** PROBLEM REQUIREMENTS **
In the entries below, find each line with the word "front" and pull it out.

---- DATA FOR THE TASK

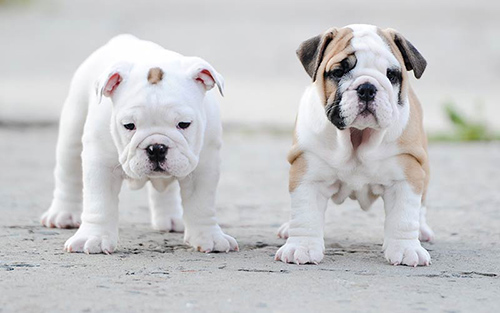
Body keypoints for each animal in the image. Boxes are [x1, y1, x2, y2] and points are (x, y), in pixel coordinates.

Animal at [41, 34, 238, 254]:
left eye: (184, 124)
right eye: (129, 125)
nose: (157, 148)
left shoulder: (204, 167)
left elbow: (202, 204)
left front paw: (209, 237)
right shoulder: (100, 164)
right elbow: (99, 203)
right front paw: (94, 238)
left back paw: (171, 219)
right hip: (72, 132)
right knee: (68, 174)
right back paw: (62, 214)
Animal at [276, 24, 436, 266]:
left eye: (391, 74)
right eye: (338, 72)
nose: (367, 87)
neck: (357, 137)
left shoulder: (407, 173)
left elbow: (404, 217)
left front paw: (407, 249)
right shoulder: (307, 171)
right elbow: (305, 213)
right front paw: (301, 247)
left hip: (423, 167)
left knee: (422, 206)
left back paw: (422, 231)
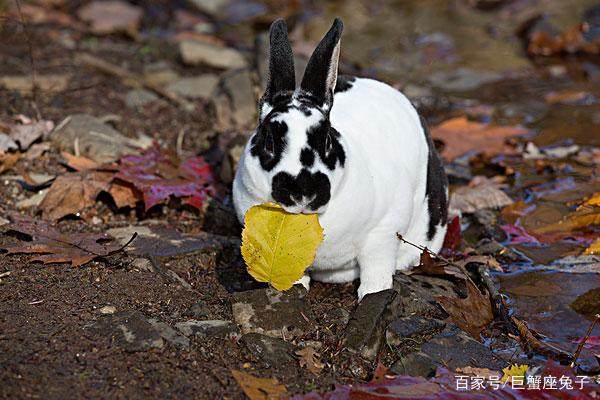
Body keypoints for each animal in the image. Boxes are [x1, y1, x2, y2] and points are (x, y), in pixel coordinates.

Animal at [232, 18, 448, 300]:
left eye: (326, 141)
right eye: (269, 141)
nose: (303, 194)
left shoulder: (384, 232)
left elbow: (376, 267)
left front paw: (373, 293)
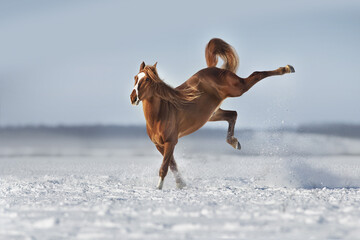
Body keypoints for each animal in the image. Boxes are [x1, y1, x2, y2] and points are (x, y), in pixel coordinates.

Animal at [131, 38, 294, 189]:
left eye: (147, 79)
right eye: (135, 77)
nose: (133, 98)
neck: (160, 115)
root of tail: (213, 69)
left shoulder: (171, 142)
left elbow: (164, 167)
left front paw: (159, 188)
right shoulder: (159, 145)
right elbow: (173, 165)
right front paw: (181, 184)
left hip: (238, 89)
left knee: (256, 74)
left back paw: (287, 68)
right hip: (213, 114)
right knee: (233, 114)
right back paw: (234, 142)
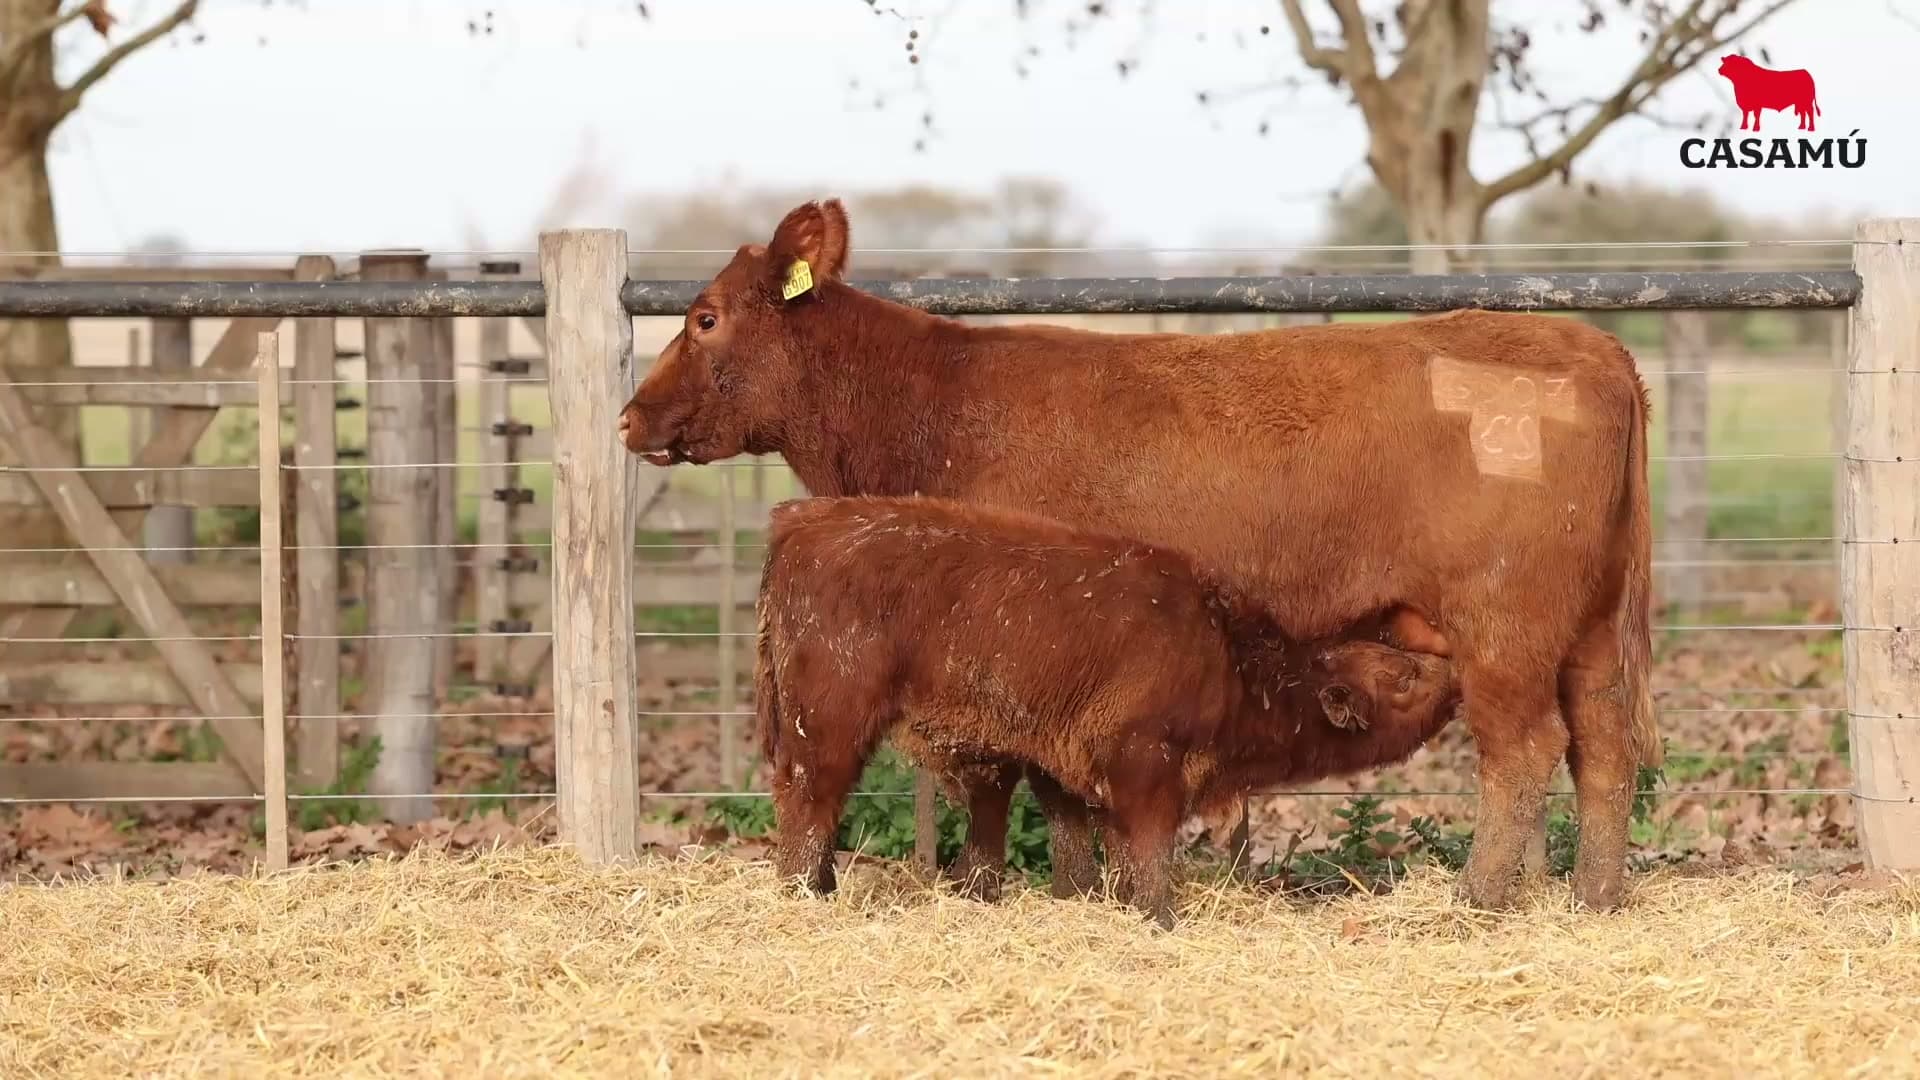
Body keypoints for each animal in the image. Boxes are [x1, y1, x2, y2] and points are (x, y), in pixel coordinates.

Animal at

--------

** SOLUTION TO THE EXERCISE **
left front paw: (209, 237)
right front paw: (94, 238)
left front paw: (407, 249)
right front paw: (301, 247)
left front paw: (373, 293)
left front paw: (159, 188)
right front paw: (181, 184)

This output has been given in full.